De
Yasmina Khadra, j'aime les récits ancrés dans son algérie natale, ou dans les régions périphériques, teintées d'Islam et nous montrant la dure réalité. La lutte. Les rancoeurs. Ces récits m'interpellent à chaque fois.
Quand je me saisis d'un roman sur Cuba écrit par
Yasmina Khadra... je me fais un cinéma... je m'invente une fresque sociale, dure. J'adore le Buena Vista Social Club, et tous ces orchestres cubains incroyables qui font chanter la vie même si elle est noire et désespérée.
Et j'obtiens une histoire d'amour, mièvre, cuite et recuite, où l'auteur n'arrive pas à nous faire partager la passion des protagonistes... Avec des rebondissements prévisibles, un fil rouge rocambolesque. Presque 300 pages d'aphorismes et de bons mots façon Khadra (je lui reconnais un talent pour alimenter le compteur des citations). Mais à aucun moment je n'ai eu la musique cubaine, le soleil cubain, l'indolence insulaire, le balancement de la vie sous Fidel en tête.
Mais je n'ai pas tremblé une seconde. Pas frémi. Je ne me suis pas emballé. le récit est froid... Et cela tient (à mon avis) à l'approche en "je" choisie par l'auteur, à partir de ce personnage qui pourrait être truculent, rabelaisien, de Don Fuego, chanteur au chômage qui vit à travers le regard des autres (surtout des touristes). Car finalement, tout ce que nous savons, c'est de lui que nous le tenons.
Yasmina Khadra nous dit les chose, il ne nous les fait pas comprendre ni ressentir. Par exemple, page 211, la première phrase du chapitre (où Juan et Mayensi consomment leur amour) est quelque chose comme "Ce fut une nuit inoubliable". Point à la ligne. Et alors????? Une des règles en écriture est de donner à voir, de donner à ressentir.

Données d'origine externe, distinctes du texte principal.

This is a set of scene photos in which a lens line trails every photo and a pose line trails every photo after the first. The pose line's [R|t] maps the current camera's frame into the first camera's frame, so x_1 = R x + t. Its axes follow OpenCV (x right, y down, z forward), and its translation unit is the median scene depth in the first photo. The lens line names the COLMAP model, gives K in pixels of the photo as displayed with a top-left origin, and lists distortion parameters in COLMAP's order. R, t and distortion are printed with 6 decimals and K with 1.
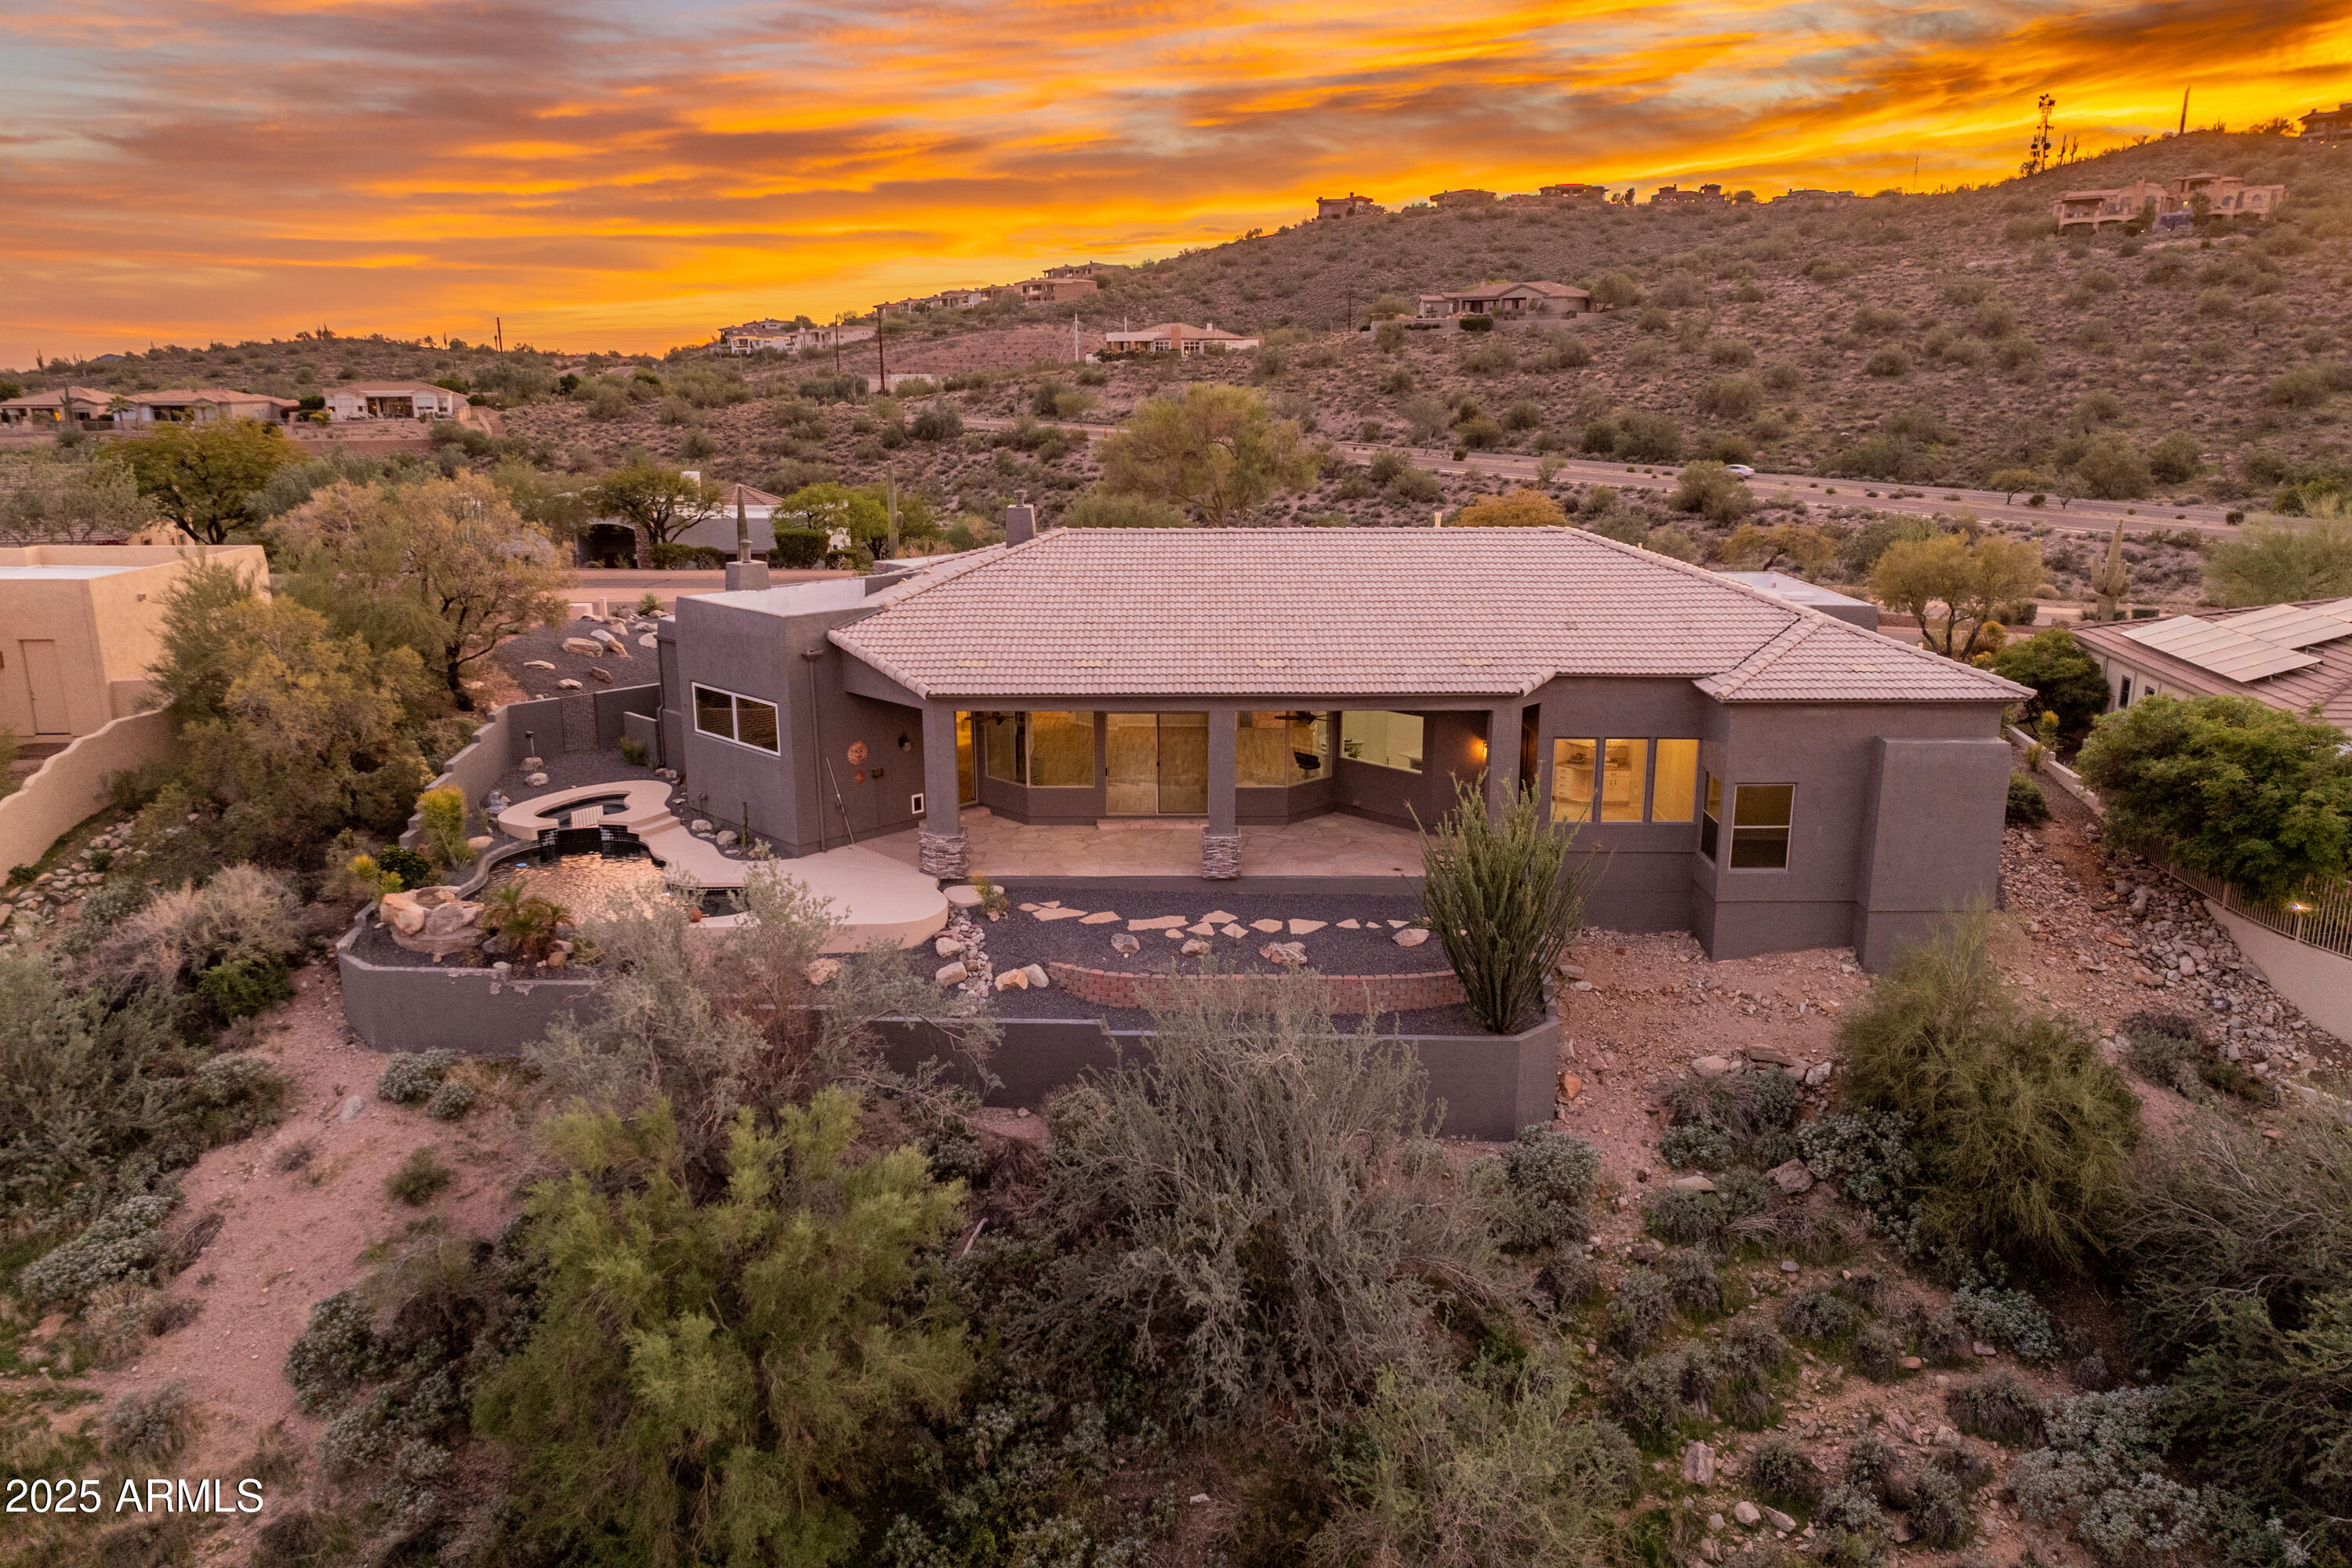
lens RADIAL K [[1649.9, 0, 1181.8], [0, 1649.9, 733.6], [0, 0, 1]] dist [-0.007728, 0.004282]
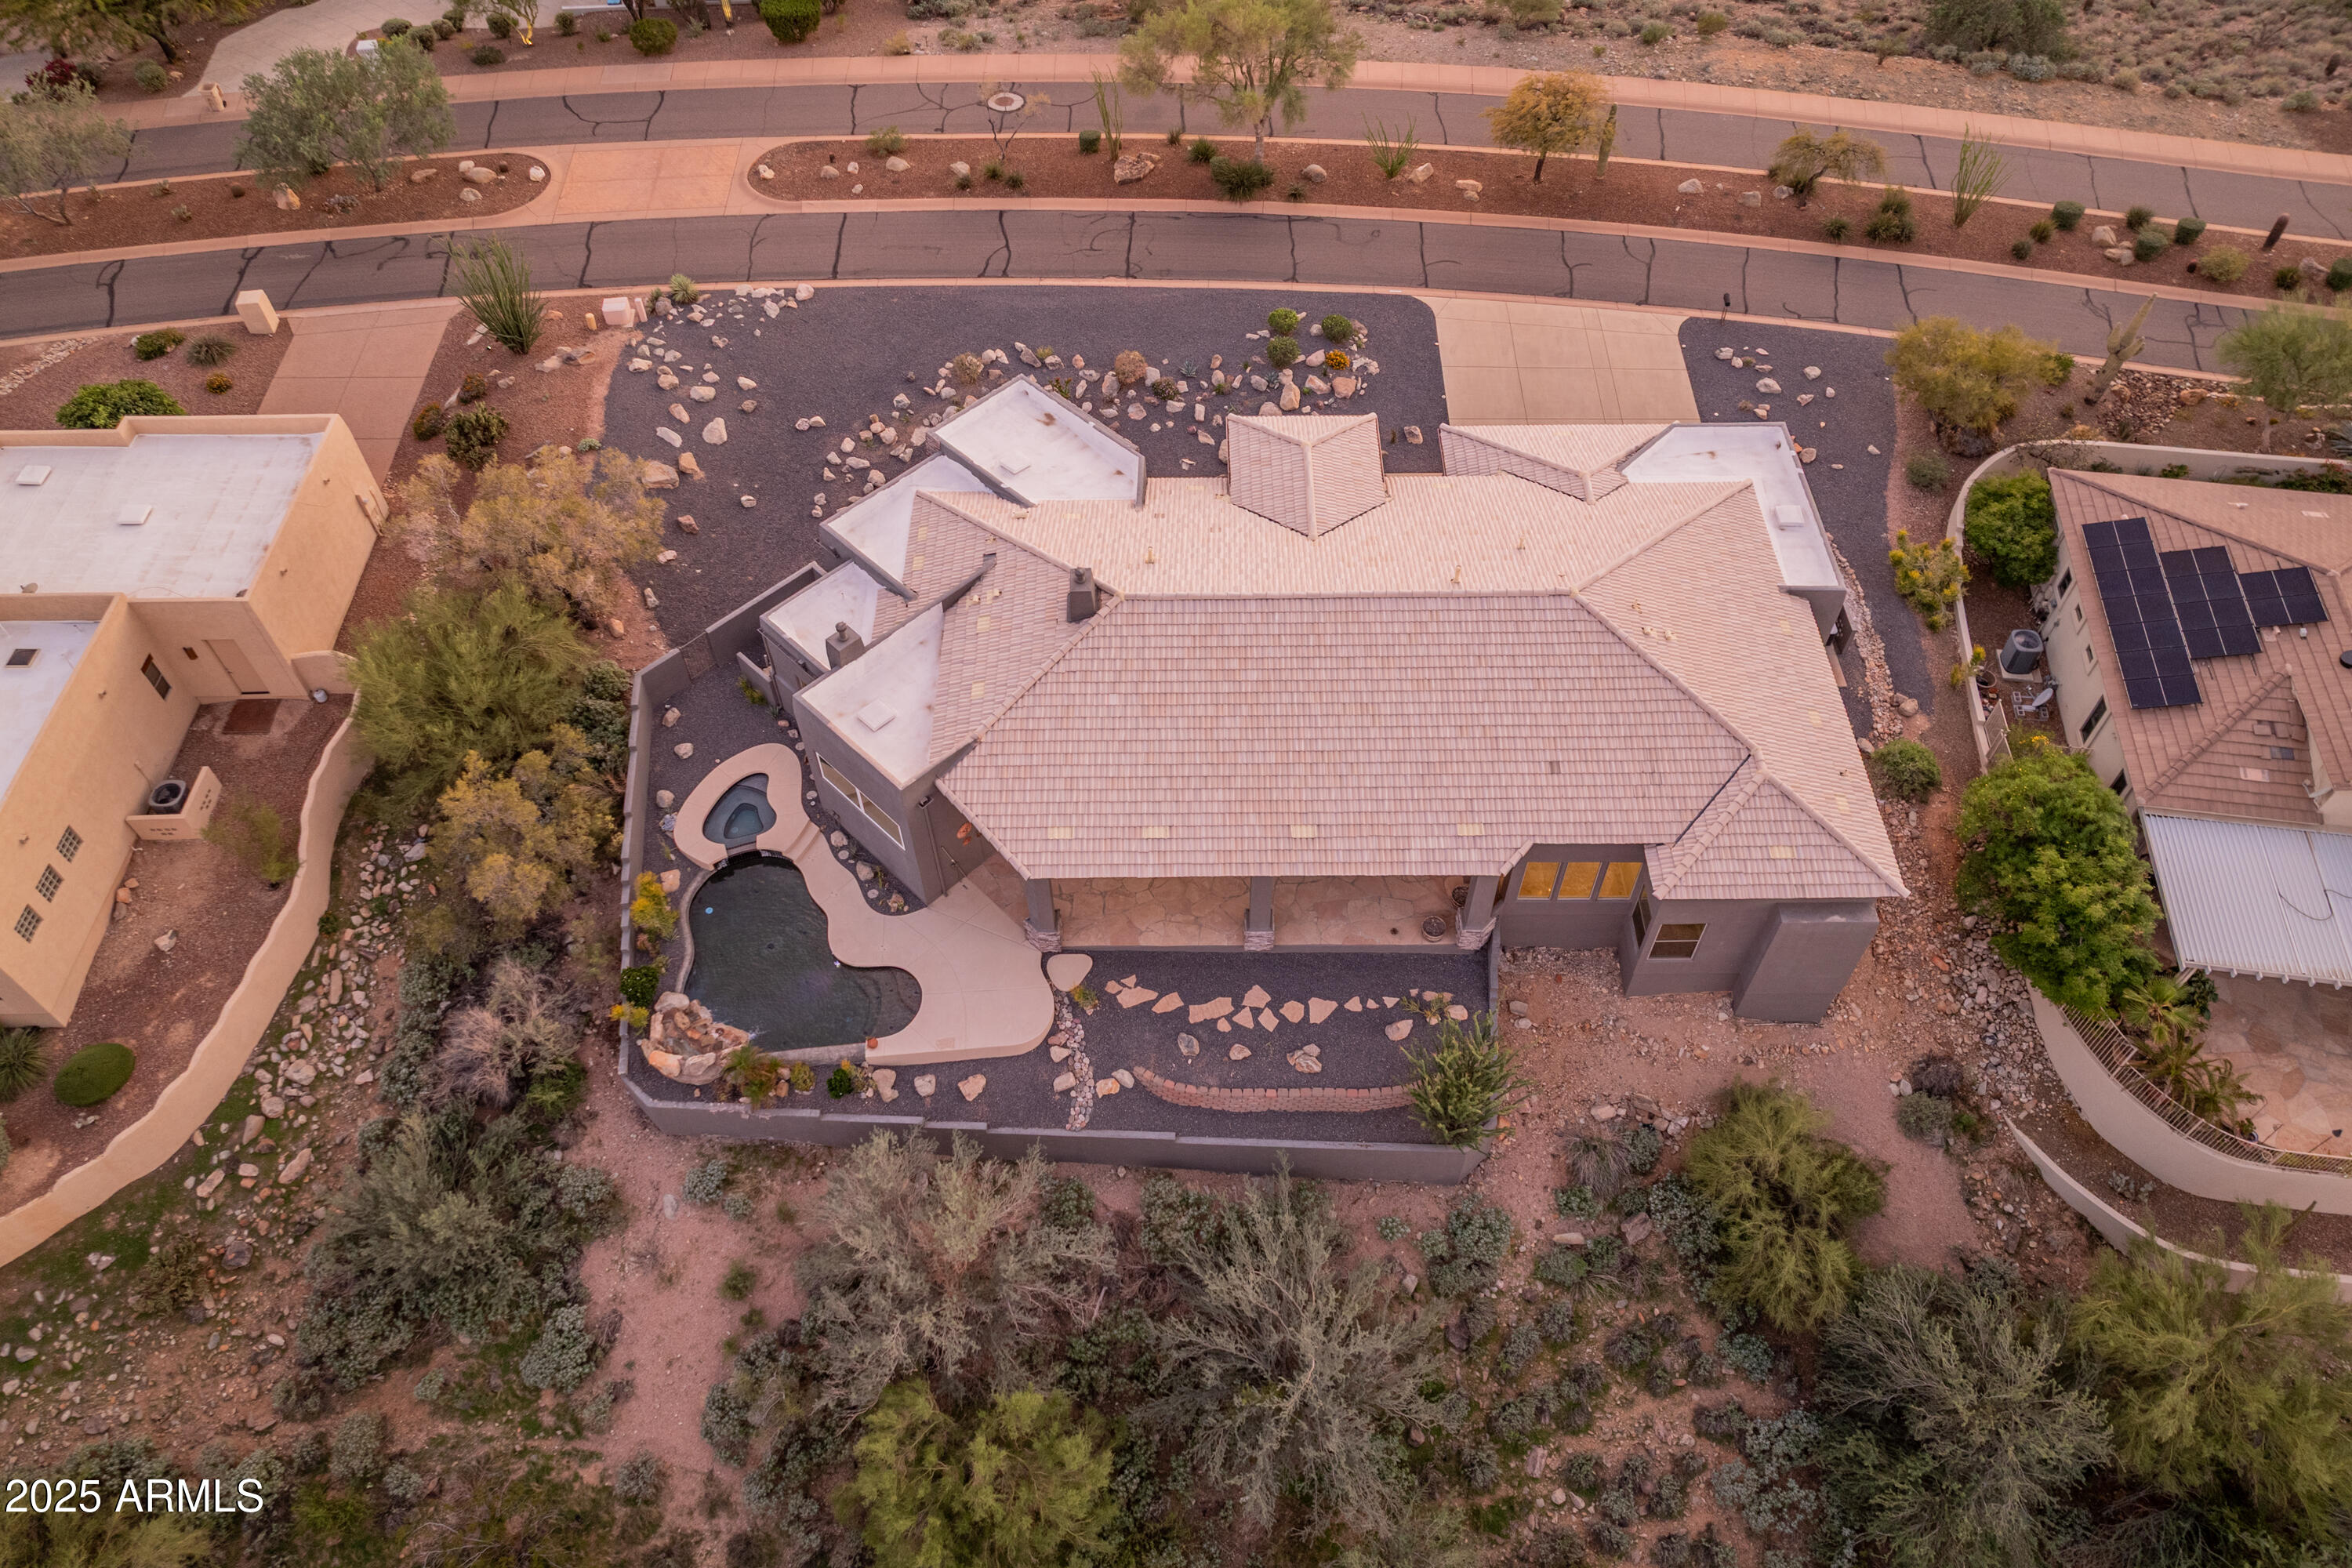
lens RADIAL K [[1672.9, 0, 1175.7], [0, 1672.9, 690.8], [0, 0, 1]] dist [0.008993, -0.041671]
pose [[0.999964, -0.006560, -0.005372, -0.029661], [0.008473, 0.796382, 0.604735, -0.790967], [0.000311, -0.604759, 0.796409, 0.063133]]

Pas nous dire "Juan était content", mais nous montrer par des éléments que Juan est content. Khadra balaie ce genre de choses et nous offre des platitudes. Je le redis, le recours au récit en "je" y est pour beaucoup. J'ai le sentiment que c'est une mauvaise option.

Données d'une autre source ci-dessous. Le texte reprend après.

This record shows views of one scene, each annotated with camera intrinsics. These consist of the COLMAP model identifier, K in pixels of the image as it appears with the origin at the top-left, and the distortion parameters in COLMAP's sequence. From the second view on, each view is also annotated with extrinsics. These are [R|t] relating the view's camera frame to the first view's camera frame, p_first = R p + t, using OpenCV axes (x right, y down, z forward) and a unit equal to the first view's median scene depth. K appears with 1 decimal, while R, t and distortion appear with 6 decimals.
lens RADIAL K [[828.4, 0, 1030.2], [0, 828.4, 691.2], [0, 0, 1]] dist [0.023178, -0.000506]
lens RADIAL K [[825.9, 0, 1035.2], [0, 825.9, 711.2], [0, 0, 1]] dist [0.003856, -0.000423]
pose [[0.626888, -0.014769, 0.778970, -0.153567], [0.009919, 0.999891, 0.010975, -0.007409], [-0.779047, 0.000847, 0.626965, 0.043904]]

Dieu apparaît plus précisément vers la page 200 (sur 289), et le récit s'emballe un peu par la suite. On a perdu 200 pages de rien (ou presque) pour arriver à ce qui pourrait ressembler à une ombre d'ébauche de prémisses de critique sociale. C'est le Khadra que j'aime. Celui de la réception où Castro se pointe et où toute la Nomenklatura se pointe. Mais cela ne dure que l'espace d'un instant. Il y avait la place pour un vrai roman social. Ou un truc vraiment déjanté (à la Irving). Nous n'avons rien de tout cela.
Sans doute que le problème est en moi (en partie)... ne reconnaître à
Yasmina Khadra que le droit d'écrire sur la chose musulmane, sur ses pairs, sur les luttes armées, les guerres d'indépendance des pays du Maghreb... c'est très réducteur. Je l'admets.
Mais il se peut tout aussi bien que, une fois sorti de sa sphère,
Yasmina Khadra redevienne un auteur "comme les autres", avec ses bons et ses mauvais romans. Et celui-ci est plutôt du second type.